Minor league affiliations
- Class: Class D (1950–1951)
- League: Virginia League V (1950–1951)

Major league affiliations
- Team: None

Minor league titles
- League titles (1): 1951
- Wild card berths (1): 1950

Team data
- Name: Elizabeth City Albemarles (1950–1951)
- Ballpark: Memorial Park (1950–1951)

= Elizabeth City Albemarles =

The Elizabeth City Albemarles were a minor league baseball team based in Elizabeth City, North Carolina. In 1950 and 1951, the Albemarles played as members of the Virginia League, winning the 1951 league championship in the final season of the league. The Elizabeth City Albemarles hosted minor league home games at Memorial Park.

==History==
The "Albemarles" were preceded in minor league play by the 1911 "Elizabeth City" team. Elizabeth City played a partial 1911 season as members of the short–lived Tidewater League. Elizabeth City ended their season with an 8–8 record under manager Earl Holt, as the team folded during the only season of the league.

Elizabeth City had hosted a semipro team, playing numerous seasons as members of the Albemarle League.

In 1950, the Elizabeth City Albemarles became members of the six–team, Class D level Virginia League. The Emporia Nationals, Franklin Kildees, Hopewell Blue Sox, Petersburg Generals and Suffolk Goobers joined Elizabeth City in beginning league play on April 29, 1950.

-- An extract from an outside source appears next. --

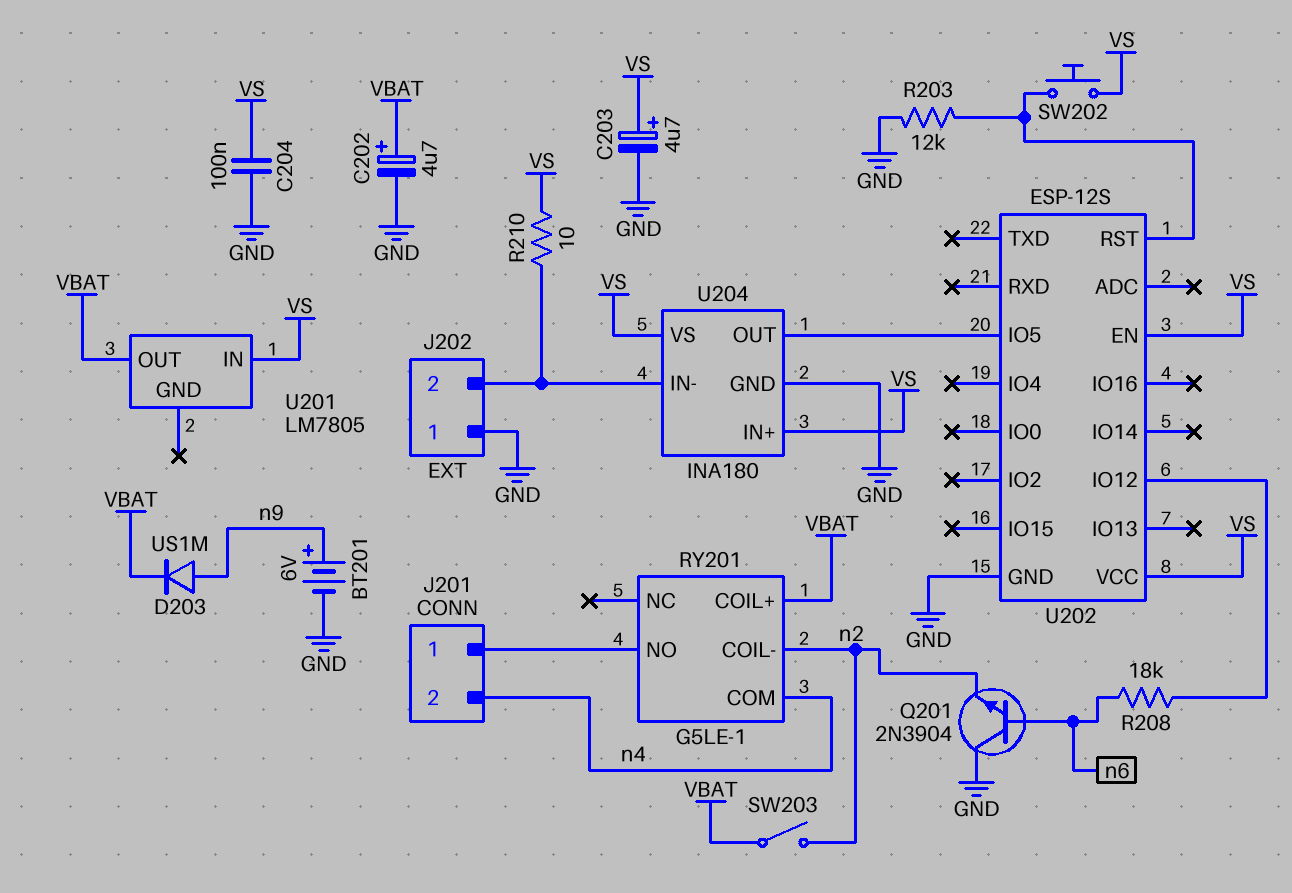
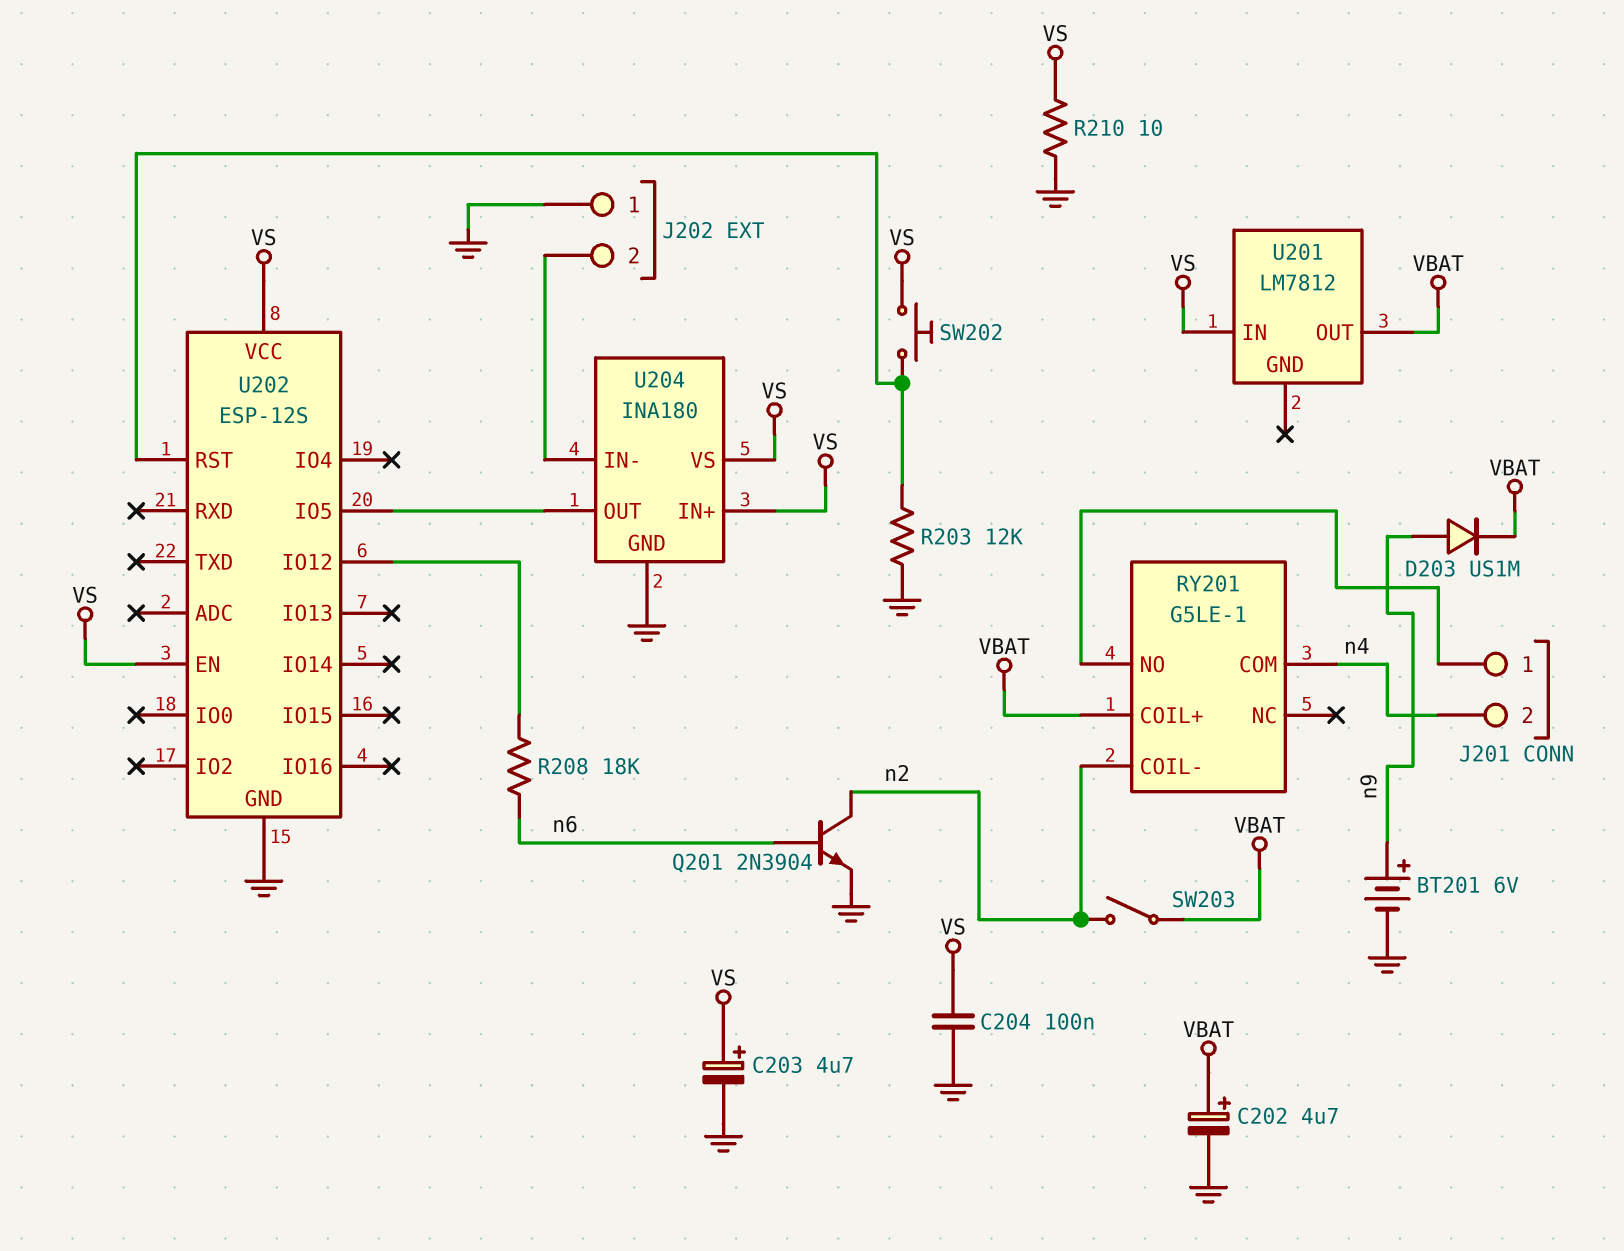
Q201: NPN 2N3904 (B n6, C GND, E n2) -> NPN 2N3904 (B n6, C n2, E GND)
R210: 10 (J202/2, VS) -> 10 (GND, VS)
U201: LM7805 -> LM7812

The use of the "Albemarles" nickname corresponds with the Albemarle Settlements, which were the first permanent English settlements in what became North Carolina and the Albemarle Sound in the region. Today, Elizabeth City is home to the College of the Albemarle and the Museum of the Albemarle.

In their first season of play, the 1950 Elizabeth City Albemarles qualified for the playoffs. With a record of 68–61, Elizabeth City ended the regular season in 3rd place, with the Albemarles playing under manager Paul Crawford. Elizabeth City finished 3.5 games behind the first place Emporia Nationals. In the playoffs, the Petersburg Generals defeated Elizabeth City Albemarles 4 games to 2. Pitcher Herman Dowdy of Elizabeth City led the league with 176 strikeouts.

In their final season, the 1951 Elizabeth City Albemarles won the Virginia League championship in the final season for the league. Elizabeth City qualified for the playoffs with a runner–up place finish in the regular season standings. The Albemarles ended the Virginia League regular season with a record of 67–50, finishing 12.0 games behind the first place Colonial Heights-Petersburg Generals. In the playoffs, Elizabeth City defeated the Edenton Colonials 4 games to 3 in the first round. In the Finals, Elizabeth City won the championship by defeating the Colonial Heights-Petersburg Generals 4 games to 1 in the final games for the teams and the league.

The Virginia League permanently folded as a minor league following the 1951 season. Elizabeth City has not hosted another minor league team.

==The ballpark==
The Elizabeth City Albemarles hosted home minor league home games at Memorial Park.

==Timeline==

| Year(s) | # Yrs. | Team | Level | League | Ballpark |
|---|---|---|---|---|---|
| 1950–1951 | 2 | Elizabeth City Albemarles | Class D | Virginia League | Memorial Park |

==Year–by–year records==

| Year | Record | Finish | Manager | Attend | Playoffs/Notes |
|---|---|---|---|---|---|
| 1950 | 68–61 | 3rd | Paul Crawford | 35,000 | Lost in 1st round |
| 1951 | 67–50 | 2nd | Paul Crawford | 34,301 | League champions |

==Notable alumni==
No Elizabeth City alumni advanced to the major leagues.